§ THE TASK: You are asked to repeat the listing word for word and to leave out its pictures.

§ DATA:

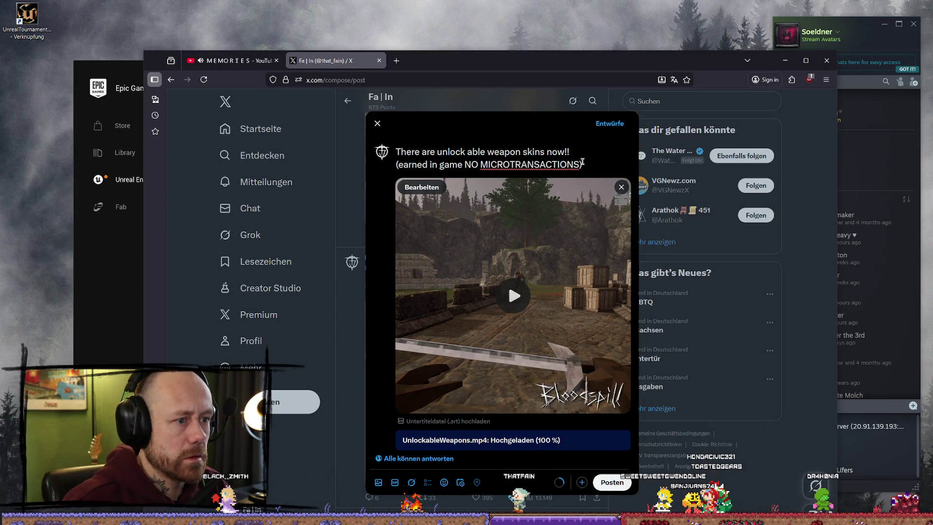
{"action": "key", "text": "End"}
{"action": "key", "text": "Return"}
{"action": "key", "text": "Return"}
{"action": "key", "text": "ctrl+v"}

§ OUTPUT OF THE EXERCISE:
{"action": "key", "text": "End"}
{"action": "key", "text": "Return"}
{"action": "key", "text": "Return"}
{"action": "key", "text": "ctrl+v"}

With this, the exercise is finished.